Of course, human development and aging cannot be explained by a simple series of cell divisions, like a cell line in culture, but is subject to complex and hierarchically dictated schemes, with some cells dividing much more frequently than others and others becoming subject to apoptosis. Nevertheless, accidental somatic mutation early in development could be a significant mechanism in the etiology of human disease, alone or in combination with a germline variant. In such cases, the phenotypic effects are straightforward and associated with the known role of the target gene(s) as a germline defect. However, combinations of low-frequency disease gene mosaics could occur, in which case the phenotypic effects in terms of aging phenotypes in organs and tissues are difficult to predict.
Evolution does not only occur in populations of organisms but also in populations of cells which are genetically heterogeneous because of de novo mutations. Most attention has been focused on evolution of somatic cells in relation to the well-documented, age-related increase in cancer incidence and mortality. However, there is evidence that somatic evolution also causally contributes to age-related diseases other than cancer. Somatic evolution has also been considered a potential mechanism for cardiovascular disease, which, like cancer, is a major age-related disorder. Evidence of genomic instability in atherosclerotic cells has been reported, leading to the hypothesis that expansion of mutant cells could be a major causal factor in cardiovascular disease.
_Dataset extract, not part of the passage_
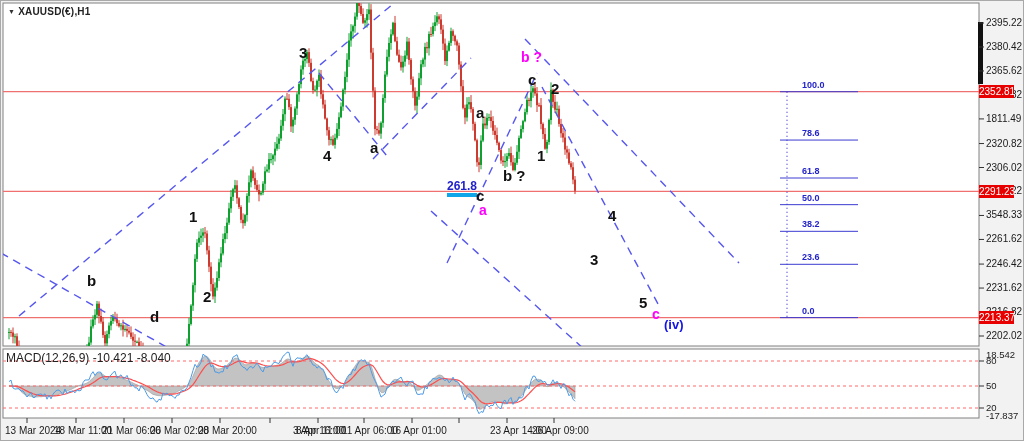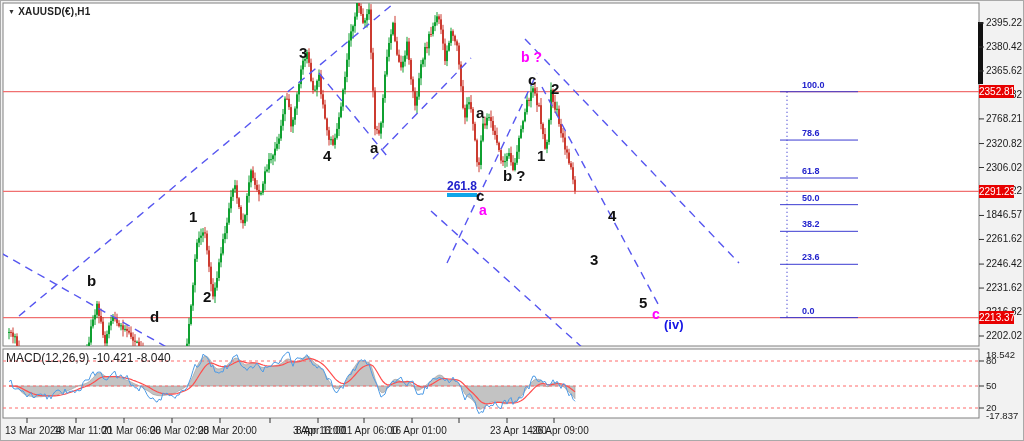"2768.21" div.pl { text: 2768.21 -> 1811.49 }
In summary, in tissues of mammals, the adaptive landscape of somatic evolution during aging is similar to the adaptive landscape of evolution but from a different perspective. Indeed, in the aging tissue, selection for fitness among individual cells tends to move them away from their optimal peak of functioning, in concert with other cells in their host, to a more selfish pattern of genetic variation. This pushes the aging process toward loss of functionality and increased risk of disease, most notably loss of proliferative homeostasis; e.g., neoplasia, fibrosis, and inflammation, long recognized as a major aging-related phenomenon.
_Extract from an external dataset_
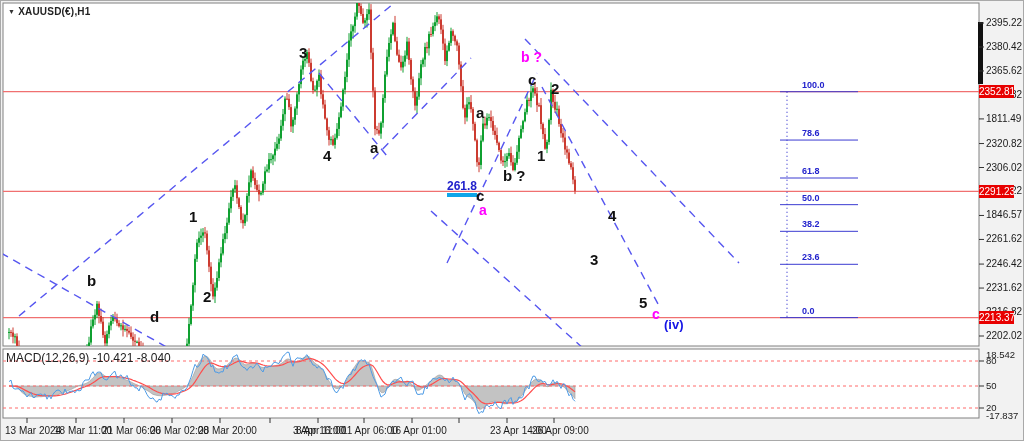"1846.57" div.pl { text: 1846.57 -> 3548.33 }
Certain acquired gene mutations that are not by themselves disease causing can confer a selective advantage to the cell, which expands and gradually erodes organ and tissue functioning because of increasingly selfish behavior. Although the magnitude of the adverse effects of these events in aging still await more extensive studies, there is a third possible mechanism by which randomly accumulating mutations eventually affect cell fitness. This does not require clonal outgrowth and depends on the penetration of such mutations in the DNA sequence components of the gene-regulatory networks (GRNs) that provide function to a mammalian organism throughout its life. Virtually all mutations would accumulate not in the about 1% protein-coding part of the genome but in the gene-regulatory regions that make up approximately 11% of all genome sequences.
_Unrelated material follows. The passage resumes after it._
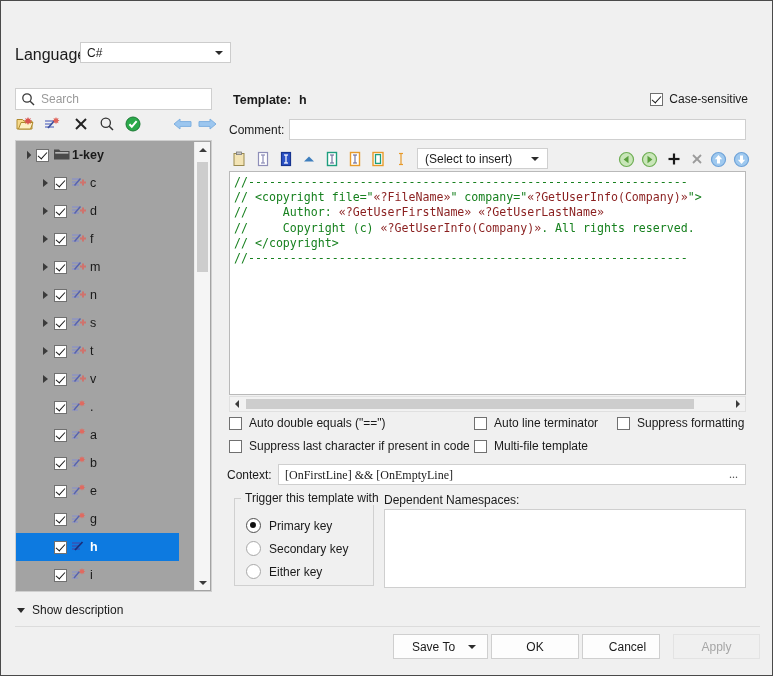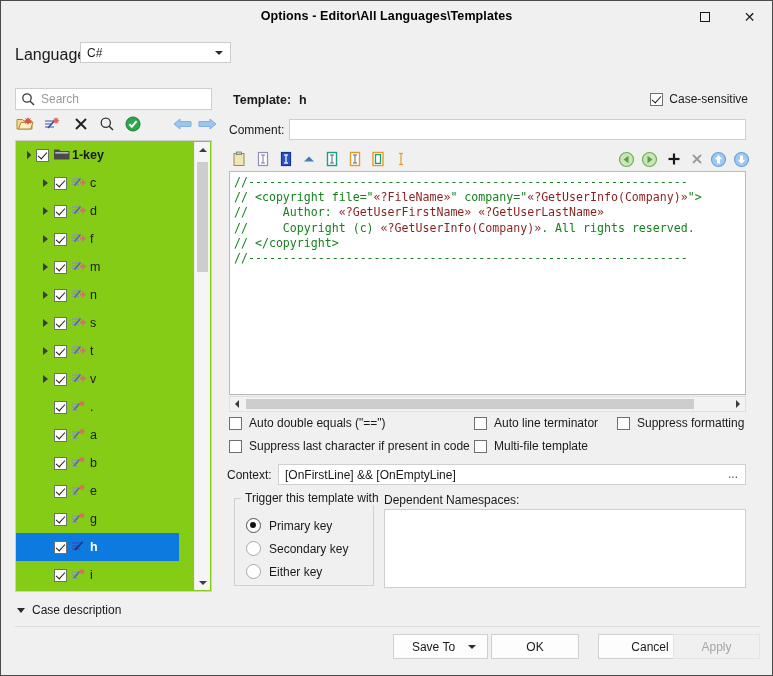"Options - Editor\All Languages\Templates" div.titlebar { html: <div> <div>Options - Editor\All Languages\Templates</div> <div> <div></div> </div> <div> <div>✕</div> </div> </div> -> none }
Accumulated mutations in GRNs could explain the defects in cell signaling that have been observed with age. Cells respond to environmental challenges such as temperature changes, infections, and a variety of other stressors through GRNs and their networks of regulatory interactions. Although the dynamics of these complex networks in humans are far from understood, their actions are ultimately based on genes and the regulatory sequences that control their expression.